Dataset entries -
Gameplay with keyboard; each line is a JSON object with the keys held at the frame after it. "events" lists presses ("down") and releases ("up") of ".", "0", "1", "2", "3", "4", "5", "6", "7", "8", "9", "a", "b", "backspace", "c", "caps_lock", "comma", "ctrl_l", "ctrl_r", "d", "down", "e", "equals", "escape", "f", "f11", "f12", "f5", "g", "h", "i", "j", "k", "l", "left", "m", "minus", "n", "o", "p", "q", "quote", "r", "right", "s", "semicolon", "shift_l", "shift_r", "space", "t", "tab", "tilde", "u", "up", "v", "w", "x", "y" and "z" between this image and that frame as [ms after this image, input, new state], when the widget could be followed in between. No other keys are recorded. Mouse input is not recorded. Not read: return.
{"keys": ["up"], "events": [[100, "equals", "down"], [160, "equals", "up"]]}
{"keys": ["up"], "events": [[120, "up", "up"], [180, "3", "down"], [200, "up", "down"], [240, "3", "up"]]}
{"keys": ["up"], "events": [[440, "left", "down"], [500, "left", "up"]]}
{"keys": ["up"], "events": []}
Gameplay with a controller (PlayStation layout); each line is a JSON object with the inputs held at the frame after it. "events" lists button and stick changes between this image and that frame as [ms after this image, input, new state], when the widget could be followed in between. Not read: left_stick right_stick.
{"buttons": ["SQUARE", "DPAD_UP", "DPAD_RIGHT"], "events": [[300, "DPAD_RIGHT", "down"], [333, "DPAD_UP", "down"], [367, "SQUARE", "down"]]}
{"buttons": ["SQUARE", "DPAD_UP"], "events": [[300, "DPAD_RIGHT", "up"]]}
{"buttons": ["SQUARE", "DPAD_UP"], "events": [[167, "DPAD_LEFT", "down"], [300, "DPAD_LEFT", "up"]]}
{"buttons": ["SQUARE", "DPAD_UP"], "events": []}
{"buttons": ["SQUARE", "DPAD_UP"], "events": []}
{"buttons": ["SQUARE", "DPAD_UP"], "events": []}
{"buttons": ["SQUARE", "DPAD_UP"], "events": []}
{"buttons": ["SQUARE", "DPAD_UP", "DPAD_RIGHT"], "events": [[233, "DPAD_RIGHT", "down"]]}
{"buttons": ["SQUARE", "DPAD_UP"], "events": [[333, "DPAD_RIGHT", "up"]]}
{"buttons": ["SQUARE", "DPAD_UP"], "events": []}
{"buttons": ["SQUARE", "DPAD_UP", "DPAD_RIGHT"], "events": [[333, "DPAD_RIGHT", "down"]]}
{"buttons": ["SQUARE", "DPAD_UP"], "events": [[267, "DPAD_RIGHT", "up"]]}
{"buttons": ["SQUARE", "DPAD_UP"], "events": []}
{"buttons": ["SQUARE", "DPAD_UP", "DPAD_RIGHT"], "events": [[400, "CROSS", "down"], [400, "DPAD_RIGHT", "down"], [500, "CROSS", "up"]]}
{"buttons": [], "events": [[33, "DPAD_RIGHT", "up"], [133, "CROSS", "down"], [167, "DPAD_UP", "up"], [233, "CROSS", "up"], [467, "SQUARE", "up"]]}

What the exercise asks -
Lines in the data holding the word "CROSS": count them and say how many, nothing more.

Task output -
2